(Dataset entries)
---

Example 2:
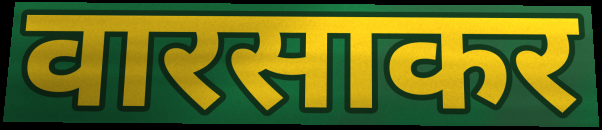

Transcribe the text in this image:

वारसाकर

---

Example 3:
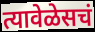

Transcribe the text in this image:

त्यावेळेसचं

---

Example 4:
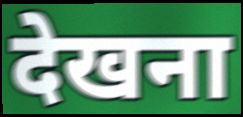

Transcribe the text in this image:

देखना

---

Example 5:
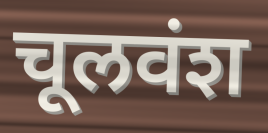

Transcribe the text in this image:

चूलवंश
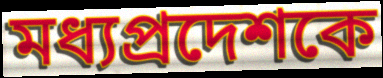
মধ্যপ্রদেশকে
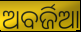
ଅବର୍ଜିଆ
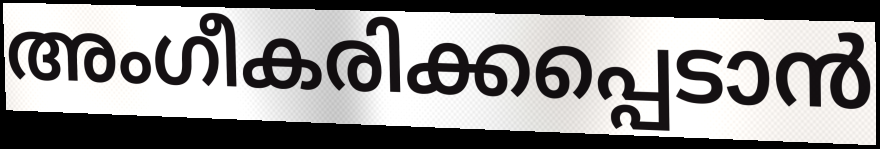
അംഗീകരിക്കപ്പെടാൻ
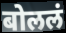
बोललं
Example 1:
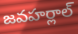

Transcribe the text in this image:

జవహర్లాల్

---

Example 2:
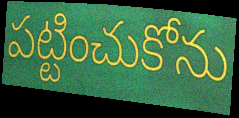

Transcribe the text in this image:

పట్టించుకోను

(Exercise brief)
Reproduce every line of the listing above in which the string "Example" appears.

(Answer space)
Example 2:
Example 3:
Example 4:
Example 5:
Example 1:
Example 2:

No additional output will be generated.